▶ EXCERPTED RECORDS:
[Start of section]
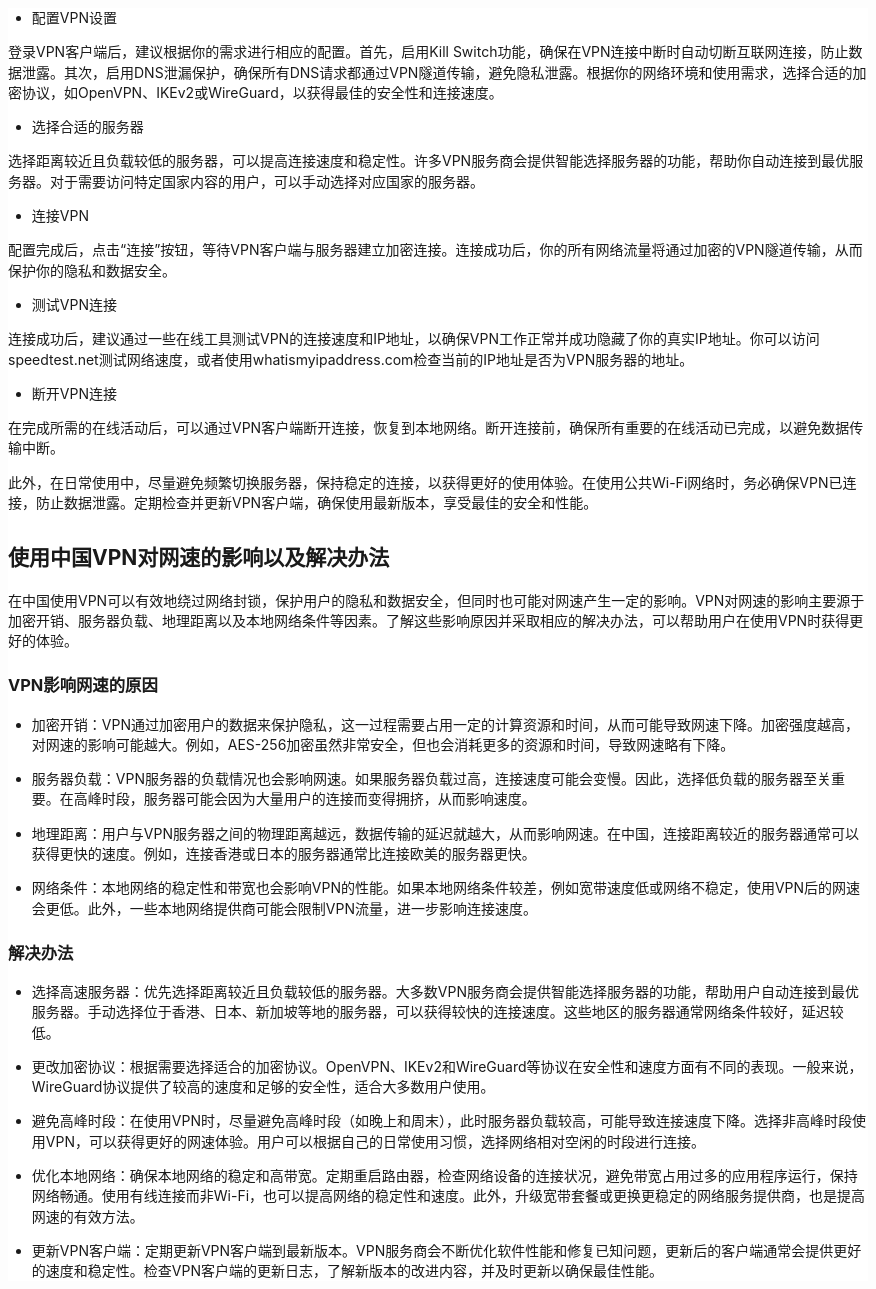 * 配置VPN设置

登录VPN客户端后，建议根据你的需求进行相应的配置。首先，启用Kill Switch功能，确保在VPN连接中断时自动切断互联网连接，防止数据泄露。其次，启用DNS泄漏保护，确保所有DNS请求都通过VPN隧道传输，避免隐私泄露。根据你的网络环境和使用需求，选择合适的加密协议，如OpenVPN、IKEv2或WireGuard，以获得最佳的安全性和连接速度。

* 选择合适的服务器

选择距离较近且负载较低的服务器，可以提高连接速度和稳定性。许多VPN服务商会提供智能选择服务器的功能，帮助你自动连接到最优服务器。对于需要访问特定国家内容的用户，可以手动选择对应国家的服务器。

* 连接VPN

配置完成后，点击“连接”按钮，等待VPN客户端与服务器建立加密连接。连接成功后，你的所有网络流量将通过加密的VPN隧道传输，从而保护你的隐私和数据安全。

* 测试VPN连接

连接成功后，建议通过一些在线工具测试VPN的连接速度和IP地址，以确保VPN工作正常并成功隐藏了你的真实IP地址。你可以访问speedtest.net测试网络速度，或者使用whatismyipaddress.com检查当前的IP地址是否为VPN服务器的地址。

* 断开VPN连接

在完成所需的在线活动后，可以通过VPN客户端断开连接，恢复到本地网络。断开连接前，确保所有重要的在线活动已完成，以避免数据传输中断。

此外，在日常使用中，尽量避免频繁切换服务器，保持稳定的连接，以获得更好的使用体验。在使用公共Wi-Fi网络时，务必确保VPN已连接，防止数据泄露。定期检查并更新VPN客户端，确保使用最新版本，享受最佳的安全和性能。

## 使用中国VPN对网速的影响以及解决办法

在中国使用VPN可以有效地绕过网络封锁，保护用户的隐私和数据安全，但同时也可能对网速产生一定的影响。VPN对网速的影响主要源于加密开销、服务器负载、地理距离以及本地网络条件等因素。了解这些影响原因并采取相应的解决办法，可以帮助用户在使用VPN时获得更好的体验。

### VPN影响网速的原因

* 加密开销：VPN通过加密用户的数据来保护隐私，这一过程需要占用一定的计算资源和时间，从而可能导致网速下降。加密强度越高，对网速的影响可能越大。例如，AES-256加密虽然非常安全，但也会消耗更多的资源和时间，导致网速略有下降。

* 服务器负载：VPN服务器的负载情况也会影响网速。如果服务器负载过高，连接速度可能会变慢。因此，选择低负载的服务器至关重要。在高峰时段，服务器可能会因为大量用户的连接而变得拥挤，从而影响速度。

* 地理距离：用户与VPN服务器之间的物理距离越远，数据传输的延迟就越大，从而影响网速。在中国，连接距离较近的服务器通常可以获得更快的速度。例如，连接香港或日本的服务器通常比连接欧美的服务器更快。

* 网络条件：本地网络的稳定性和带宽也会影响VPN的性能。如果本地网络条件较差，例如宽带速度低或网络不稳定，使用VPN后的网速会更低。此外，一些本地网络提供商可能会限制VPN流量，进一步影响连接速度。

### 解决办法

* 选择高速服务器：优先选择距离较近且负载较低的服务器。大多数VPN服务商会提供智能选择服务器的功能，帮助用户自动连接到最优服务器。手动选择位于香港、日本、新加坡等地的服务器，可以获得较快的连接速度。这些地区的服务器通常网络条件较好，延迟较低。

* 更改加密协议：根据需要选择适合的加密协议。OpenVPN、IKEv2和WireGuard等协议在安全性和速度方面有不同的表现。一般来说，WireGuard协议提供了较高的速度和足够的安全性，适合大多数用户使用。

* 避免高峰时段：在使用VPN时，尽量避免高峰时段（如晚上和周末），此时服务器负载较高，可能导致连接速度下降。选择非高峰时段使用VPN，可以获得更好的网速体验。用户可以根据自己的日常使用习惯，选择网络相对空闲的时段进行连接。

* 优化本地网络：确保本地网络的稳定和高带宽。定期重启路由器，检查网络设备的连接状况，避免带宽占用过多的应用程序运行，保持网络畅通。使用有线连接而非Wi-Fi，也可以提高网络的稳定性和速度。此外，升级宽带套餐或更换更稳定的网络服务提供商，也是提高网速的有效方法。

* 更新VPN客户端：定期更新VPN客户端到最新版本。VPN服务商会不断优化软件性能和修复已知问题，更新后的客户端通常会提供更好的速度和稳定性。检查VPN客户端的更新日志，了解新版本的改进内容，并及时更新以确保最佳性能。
[End of section]
▶ WHAT NEEDS TO BE DONE: Go over the listing above and return each line with "连接成功后".

▶ RESULT OF THE EXERCISE:
配置完成后，点击“连接”按钮，等待VPN客户端与服务器建立加密连接。连接成功后，你的所有网络流量将通过加密的VPN隧道传输，从而保护你的隐私和数据安全。
连接成功后，建议通过一些在线工具测试VPN的连接速度和IP地址，以确保VPN工作正常并成功隐藏了你的真实IP地址。你可以访问speedtest.net测试网络速度，或者使用whatismyipaddress.com检查当前的IP地址是否为VPN服务器的地址。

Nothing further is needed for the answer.